Monday, September 11th, 2006
Merlin by Goncalo Abecasis is probably the most widely used linkage program. By using sparse tree approach it is extremely fast. I only wonder why its name is not Excalibur (the name of the famous sword that helped Artus to marry Guineva, to banish the Saxons and eventually becoming king of Brittania). Goncalo moved to the US – are you still working on that? Yea, yea.
Monday, September 11th, 2006
Just learned from the brandnew (German) book of Hannes Stein “Endlich Nichtdenker / How to become a non intellectual” that Americans call their renegate – apostate – dissident or unconventional intellectuals gadflies. Yea, yea.
Monday, September 11th, 2006
The genesis – the common book of Jewish and Christian faith – reports the begining of the world. Interestingly , the creation of living things include also genes in the same instance: “1.11 let the earth spawn grass and leaves that make seeds…” We have been told that reverse genetics may not be used any more. Whats about forward genetics? Yea, yea.

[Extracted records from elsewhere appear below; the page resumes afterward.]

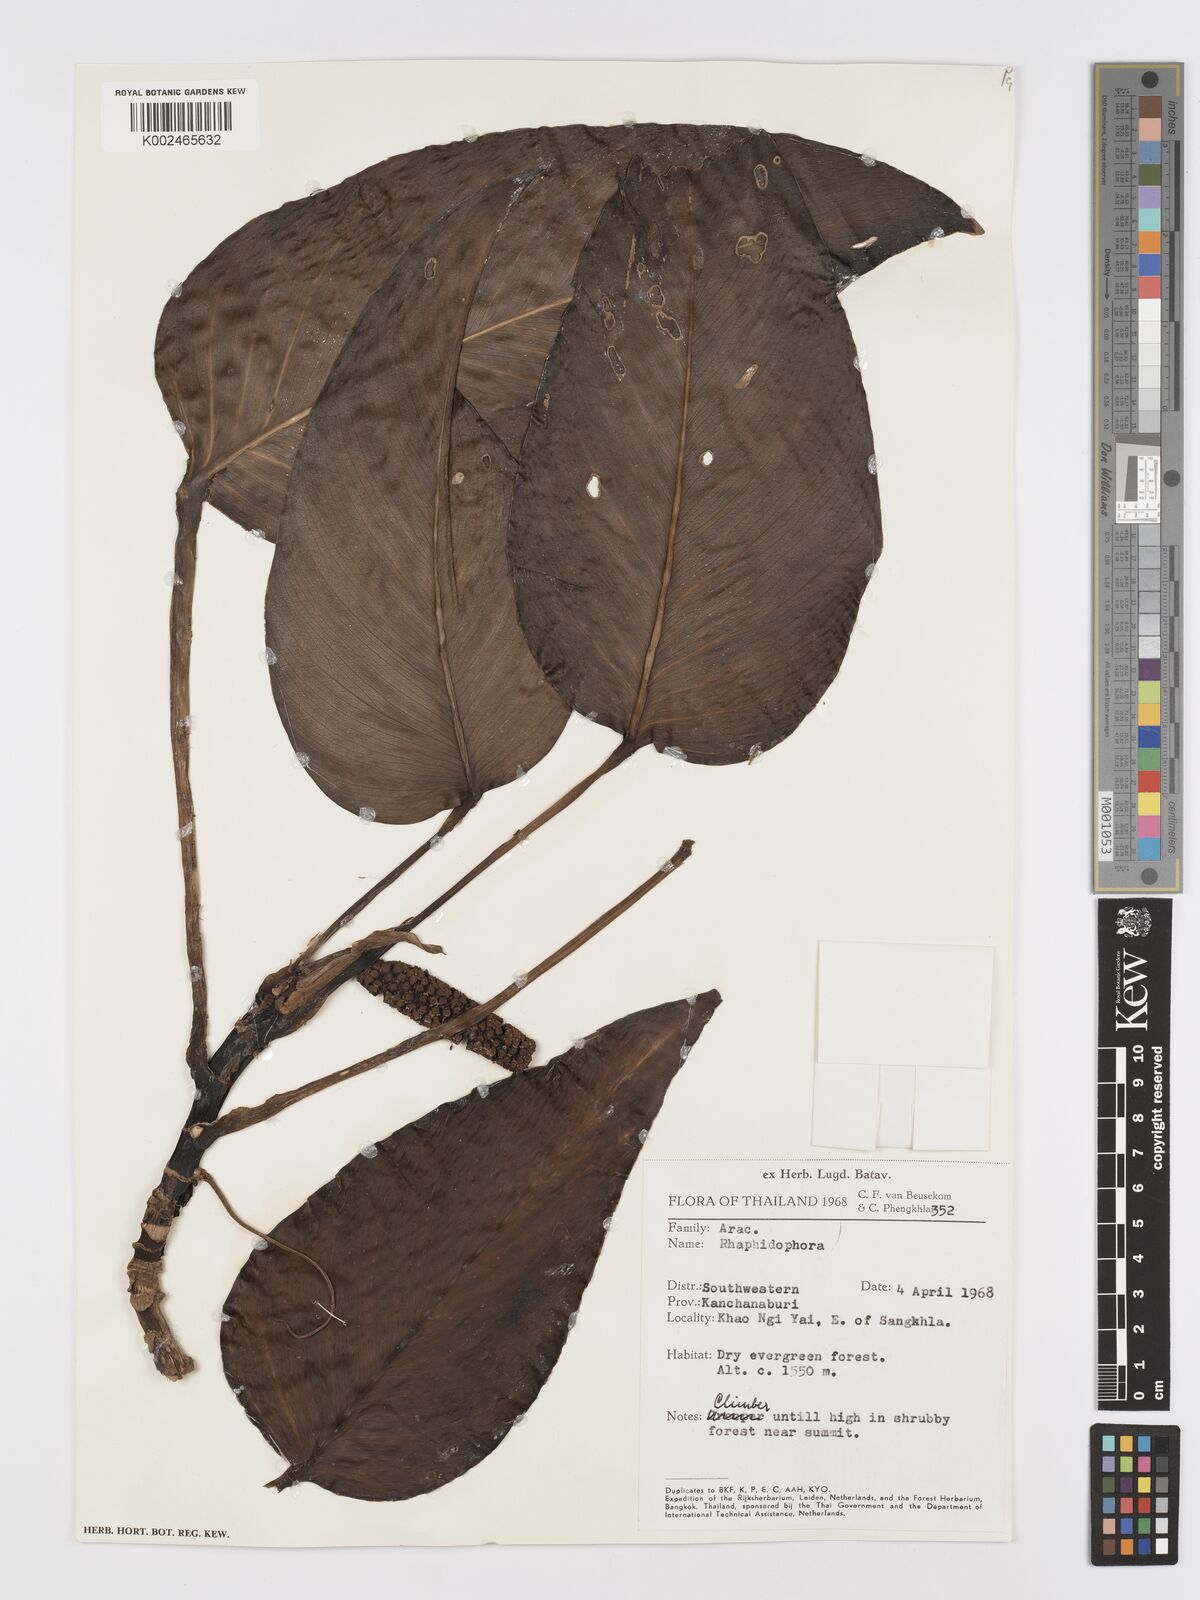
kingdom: Plantae
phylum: Tracheophyta
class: Liliopsida
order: Alismatales
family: Araceae
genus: Rhaphidophora
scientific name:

Monday, September 11th, 2006
Reading the biography of Max Pettenkofer you will discover unexpected turns (starting his career as a third class actor in Augsburg) but also recognize him as one of the founders of Public Health (with a big impact on Munich city development by canalization and foundation of a fire department). Munich had been on the forefront even before the foundation of the famous Boston Public Health school.
With Volksgesundheit the idea of Public Health became perverted by the Nazis. With Erbgesundheit in mind the Nazis even tried to eradicate genes from the gene pool. Munich became Hauptstadt der Bewegung, and its university even awarded Mengele (the later physician in Auschwitz) a PhD degree.
During post-war period there was probably no epidemiological research in Munich, with Public Health only an unimportant discipline in the medical curriculum. When doing a first major epidemiological study in Munich at the end of the 1980ies and a first genetic population based study in the mid 1990ies, I felt a particular obligation for informed consent where any misuse of genetic data should be avoided.
Unfortunately, these goals are being threadened by an increasing ignorance of informed consent and missing legislative framework for genetic testing in Germany.